Give me a tip. I'm going to Burma for Outside, and I don't know it.
I've only been to rebel-controlled parts. I got in through a contact in Mae Sot, the border smuggling town in Thailand.
That's one of my favorite things, making contact with the guerrillas. Do you tell people how you do that? I'm always ashamed, because it's sort of easier than it looks. You just meet the guy who introduces you to the guy who introduces you to the guy.
I know. You want to cloud it in mystery to make it more impressive. People imagine it's like the bar in Star Wars. I once had to wait a week in a Belfast hotel for the IRA to contact me. It was a lovely hotel, and it felt very clandestine.

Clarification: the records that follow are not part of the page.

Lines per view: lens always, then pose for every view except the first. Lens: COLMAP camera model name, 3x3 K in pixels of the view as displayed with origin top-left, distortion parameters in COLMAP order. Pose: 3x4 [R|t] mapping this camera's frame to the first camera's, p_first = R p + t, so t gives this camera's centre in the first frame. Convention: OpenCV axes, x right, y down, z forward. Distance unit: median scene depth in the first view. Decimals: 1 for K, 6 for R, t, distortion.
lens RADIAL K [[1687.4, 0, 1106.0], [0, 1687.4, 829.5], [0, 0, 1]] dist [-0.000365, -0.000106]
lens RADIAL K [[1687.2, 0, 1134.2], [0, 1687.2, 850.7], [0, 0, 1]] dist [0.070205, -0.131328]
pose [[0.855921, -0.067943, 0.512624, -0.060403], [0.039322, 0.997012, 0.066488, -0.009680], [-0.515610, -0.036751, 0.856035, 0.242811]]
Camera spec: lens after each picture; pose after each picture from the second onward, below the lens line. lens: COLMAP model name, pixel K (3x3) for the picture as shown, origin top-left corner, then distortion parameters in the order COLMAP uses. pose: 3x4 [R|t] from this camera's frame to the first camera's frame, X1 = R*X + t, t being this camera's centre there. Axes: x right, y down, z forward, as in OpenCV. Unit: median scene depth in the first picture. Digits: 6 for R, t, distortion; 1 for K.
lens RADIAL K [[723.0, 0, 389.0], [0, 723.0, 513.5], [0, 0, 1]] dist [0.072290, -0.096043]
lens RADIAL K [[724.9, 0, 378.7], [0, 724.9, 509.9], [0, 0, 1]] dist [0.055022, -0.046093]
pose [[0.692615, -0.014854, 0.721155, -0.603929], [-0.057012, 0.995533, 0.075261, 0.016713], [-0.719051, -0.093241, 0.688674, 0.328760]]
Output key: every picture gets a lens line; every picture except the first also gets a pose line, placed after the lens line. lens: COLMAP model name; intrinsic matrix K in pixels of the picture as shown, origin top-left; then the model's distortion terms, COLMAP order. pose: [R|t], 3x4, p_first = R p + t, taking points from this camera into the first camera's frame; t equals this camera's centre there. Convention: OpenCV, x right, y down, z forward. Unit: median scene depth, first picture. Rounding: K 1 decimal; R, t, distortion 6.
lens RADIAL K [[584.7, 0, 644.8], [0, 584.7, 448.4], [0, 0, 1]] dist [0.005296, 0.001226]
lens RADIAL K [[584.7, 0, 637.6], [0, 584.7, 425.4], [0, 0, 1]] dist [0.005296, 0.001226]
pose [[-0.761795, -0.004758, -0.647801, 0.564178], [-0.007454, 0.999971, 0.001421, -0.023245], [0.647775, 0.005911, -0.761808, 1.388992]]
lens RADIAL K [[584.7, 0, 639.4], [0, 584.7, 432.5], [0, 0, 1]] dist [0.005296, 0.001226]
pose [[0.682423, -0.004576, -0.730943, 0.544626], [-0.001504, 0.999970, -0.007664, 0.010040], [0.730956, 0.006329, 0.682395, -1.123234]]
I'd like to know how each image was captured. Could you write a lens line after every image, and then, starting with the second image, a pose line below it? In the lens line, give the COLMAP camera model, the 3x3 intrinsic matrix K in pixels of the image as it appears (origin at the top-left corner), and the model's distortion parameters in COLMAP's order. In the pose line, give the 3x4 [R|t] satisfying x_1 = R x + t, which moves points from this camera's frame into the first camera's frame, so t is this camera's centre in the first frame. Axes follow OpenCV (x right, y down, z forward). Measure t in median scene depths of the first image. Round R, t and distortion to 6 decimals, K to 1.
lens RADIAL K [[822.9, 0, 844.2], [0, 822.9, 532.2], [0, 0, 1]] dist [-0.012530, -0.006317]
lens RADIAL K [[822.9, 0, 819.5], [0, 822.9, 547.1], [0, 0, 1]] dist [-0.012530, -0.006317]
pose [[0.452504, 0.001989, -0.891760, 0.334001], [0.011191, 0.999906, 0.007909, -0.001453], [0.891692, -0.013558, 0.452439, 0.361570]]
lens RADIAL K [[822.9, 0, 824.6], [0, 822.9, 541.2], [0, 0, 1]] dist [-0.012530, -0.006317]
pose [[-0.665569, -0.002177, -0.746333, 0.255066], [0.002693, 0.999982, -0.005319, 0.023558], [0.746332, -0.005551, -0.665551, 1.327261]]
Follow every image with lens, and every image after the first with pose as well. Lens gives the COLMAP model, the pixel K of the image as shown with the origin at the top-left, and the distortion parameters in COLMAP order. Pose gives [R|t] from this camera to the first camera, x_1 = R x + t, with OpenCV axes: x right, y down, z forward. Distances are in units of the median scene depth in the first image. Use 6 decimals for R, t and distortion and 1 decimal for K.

Did you have any role models for this kind of adventurous life?
It seemed so unlike anything that anybody had ever recommended to me. I'd always been interested in military stuff. I collected toy soldiers. British colonial wars. I was obsessed with the Zulu wars. Three years ago—this is going to sound really geeky—I went to the Zulu battlefields, Isandlwana and Rorke's Drift. I'm so glad I went. I forget what the question was.
That is the question. Where does excitement about the world come from?
I was interested in obscure wars that nobody cared about, just as now I'm interested in obscure stories that people aren't telling. There is something in the fact that people in these places are experiencing oftentimes horrific things, and nobody knows of their struggle. I find that particularly galling, or upsetting. At the very least I think people should go there, at least through television.
Do you ever have trouble coming back to New York?
Yeah. It's very strange coming back. Now I'm used to the dichotomy of it. But it was really hard in the beginning. When I first started going to Sarajevo in '93, '94, the height of the war there, coming back I kept trying to picture how New York would fare if the Bronx, Brooklyn, and Staten Island were full of Serbs lobbing shells into Manhattan. It doesn't take long for everything to break down. It doesn't take long for people to change, for one's heart to harden and for the dark stuff which is in all of us to come to the fore. Once the electricity goes out, and the lights go out, and the air-conditioning stops working, or you get really cold, it doesn't take long until you start killing one another. I would always wonder, like, in New York how would that play out?
Did you get bitter about life here?
Not bitter, just more confused. It made it harder to fit in. I stopped going to parties. I remember coming back from Rwanda during the genocide, and going directly to a dinner party and not being able to converse with anyone. I just had nothing to say. I remember being very negative: They were talking about stupid stuff. But you can't exist like that forever. You have to come to some sort of understanding in your own head.
What's the understanding?
It's just that all of this is contained in the same world and probably always will be, and that it's OK. It is the way it is. You can knock your head against the wall asking why something has happened. At a certain point you get to a place where there isn't any why. You just stop asking the why. And even in the midst of horror and sadness, there are great acts of compassion and kindness, there are acts of great joy, there is life... I do think television can change things, make some things better, and not in a grand "save the world" kind of way. But you can tell stories that change the world. It's the only thing I know how to do, frankly.
You sound almost optimistic.
Yeah, I am. There's no reason not to be. It's a privilege to go to these places, to walk into someone's home, turn your camera on, and tell their story, and to be trusted with that. It's not my job to be optimistic or pessimistic; it's my job to be there. How could I not go there, how could I not do that? Shame on me if I didn't.